He needed somebody he could trust at his
back. That somebody had always been Jackson, but Jackson was gone.
The realization never came without an accompanying sense of loss,
but it would never have occurred to him in a million years that the
kind of protection and loyalty he’d received from his younger
brother could be replaced, or that it could be replaced by a
woman.

Jessica Langston had been hired to track the
financial investments of Fang Baolian and to thereby bring down the
dragon lady. He’d tried to fire her because he’d thought she wasn’t
up to the job. He’d thought she wasn’t tough enough, or seasoned
enough, or that the angelfish even knew where the jugular was on a
man-eating shark.

He watched her flag down a taxi and lean
inside to give directions.
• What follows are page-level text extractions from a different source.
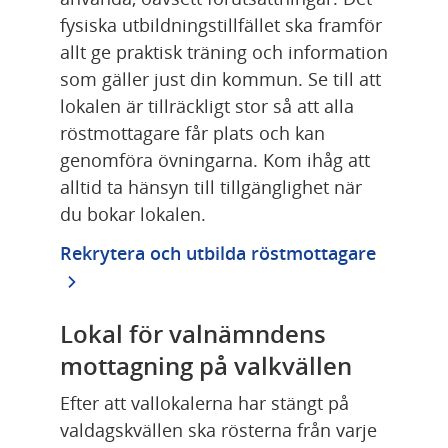
fysiska utbildningstillfället ska framför 
allt ge praktisk träning och information 
som gäller just din kommun. Se till att 
lokalen är tillräckligt stor så att alla 
röstmottagare får plats och kan 
genomföra övningarna. Kom ihåg att 
alltid ta hänsyn till tillgänglighet när 
du bokar lokalen.
Rekrytera och utbilda röstmottagare
Lokal för valnämndens 
mottagning på valkvällen
Efter att vallokalerna har stängt på 
valdagskvällen ska rösterna från varje 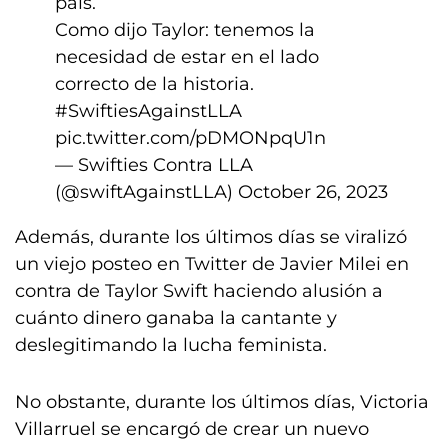
país.
Como dijo Taylor: tenemos la
necesidad de estar en el lado
correcto de la historia.
#SwiftiesAgainstLLA
pic.twitter.com/pDMONpqU1n
— Swifties Contra LLA
(@swiftAgainstLLA)
October 26, 2023
Además, durante los últimos días se viralizó
un viejo posteo en Twitter de Javier Milei en
contra de Taylor Swift haciendo alusión a
cuánto dinero ganaba la cantante y
deslegitimando la lucha feminista.
No obstante, durante los últimos días, Victoria
Villarruel se encargó de crear un nuevo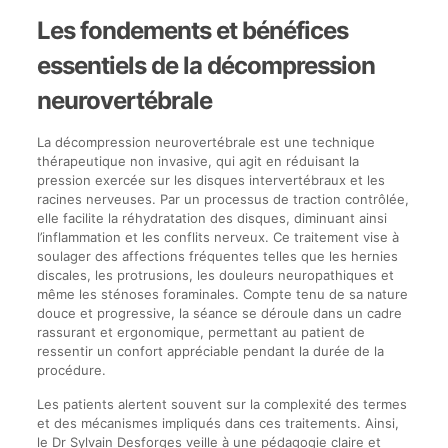
Les fondements et bénéfices
essentiels de la décompression
neurovertébrale
La décompression neurovertébrale est une technique
thérapeutique non invasive, qui agit en réduisant la
pression exercée sur les disques intervertébraux et les
racines nerveuses. Par un processus de traction contrôlée,
elle facilite la réhydratation des disques, diminuant ainsi
l’inflammation et les conflits nerveux. Ce traitement vise à
soulager des affections fréquentes telles que les hernies
discales, les protrusions, les douleurs neuropathiques et
même les sténoses foraminales. Compte tenu de sa nature
douce et progressive, la séance se déroule dans un cadre
rassurant et ergonomique, permettant au patient de
ressentir un confort appréciable pendant la durée de la
procédure.
Les patients alertent souvent sur la complexité des termes
et des mécanismes impliqués dans ces traitements. Ainsi,
le Dr Sylvain Desforges veille à une pédagogie claire et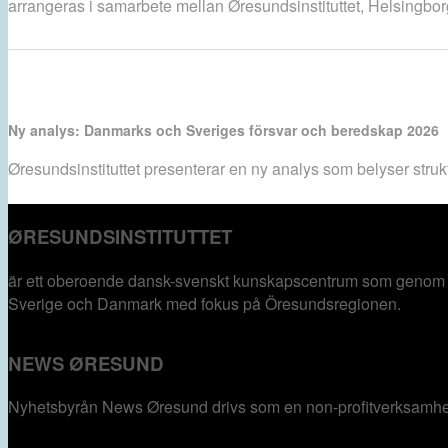
arrangeras i samarbete mellan Øresundsinstituttet, Helsingbo
Ny analys: Danmarks och Sveriges försvar och beredskap 2026
Øresundsinstituttet presenterar en ny analys som belyser struk
ØRESUNDSINSTITUTTET
är ett oberoende dansk-svenskt kunskapscentrum som genom a
Sverige och Danmark med fokus på Öresundsregionen.
NEWS ØRESUND
Nyhetsbyrån News Øresund drivs som en non-profitverksamhet och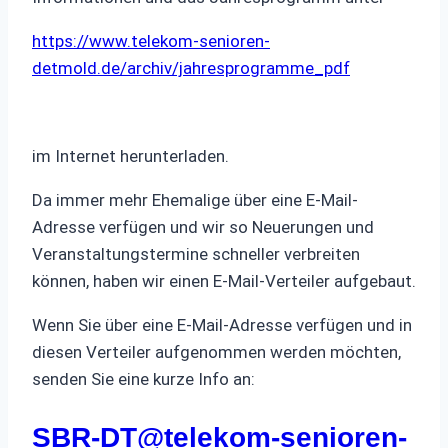
https://www.telekom-senioren-
detmold.de/archiv/jahresprogramme_pdf
im Internet herunterladen.
Da immer mehr Ehemalige über eine E-Mail-
Adresse verfügen und wir so Neuerungen und
Veranstaltungstermine schneller verbreiten
können, haben wir einen E-Mail-Verteiler aufgebaut.
Wenn Sie über eine E-Mail-Adresse verfügen und in
diesen Verteiler aufgenommen werden möchten,
senden Sie eine kurze Info an:
SBR-DT@telekom-senioren-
She knew what she was about. The last
half hour had proven that much to him. A long conversation with
Elise Crabb two days earlier had assured him that Jessica knew at
least as much about the money game as she did about handling
herself in the Boarshead.

That only left him with one problem—her
legs, and her face, and her mouth, and the indefinable something
that attracted him to all three. He had no business wanting her,
but he did.

Three

Jessica sat stiffly in a high-backed chair,
squinting against the early-morning light and watching Cooper
Daniels prowl around the enormous sitting room of his suite. He was
talking on the phone to George Leeds, his voice calm and low as
they discussed the finer points of the deal she’d made for the
capture of Pablo Lopez, the notorious Filipino pirate who was
making a career out of stealing cargoes belonging to members of the
Somerset Shipping Federation. Two weeks earlier Mr. Lopez had not
bothered with unloading the cargo. He’d simply helped himself to
the whole ship and put the
Callander’s
crew overboard. The
Somerset people had decided to put a bounty on the brigand and to
call in a bounty hunter. They had asked Leeds to contact the one
bounty hunter they had all agreed could bring Mr. Lopez in
alive—Cooper Daniels.

He was good. He was the best. One of the
articles she’d printed off the data bases had mentioned an American
company run by two brothers that was building a reputation for
hunting down pirates. The article was five years old and had been
published in a European shipping-trade magazine. A more recent
article in an American business publication had referred to a West
Coast company working with London’s International Maritime Bureau
to clean up the coast off West Africa. Neither of the articles had
mentioned Cooper or Daniels, Ltd. by name. They hadn’t needed to.
If she’d had any doubts about whom they were talking about—and she
hadn’t—George Leeds had made it clear why the bounty figures Cooper
had scribbled in his notes were considered a fair price by the
Somerset people.

Her employer walked toward the windows, and
Jessica let him wander out of sight. Her pounding head wasn’t up to
dealing with the rare London sunshine streaming through the glass.
When he walked back into her line of vision, he turned and faced
her, and her cheeks suffused with color. She lowered her gaze,
intent on smoothing nonexistent wrinkles out of her skirt.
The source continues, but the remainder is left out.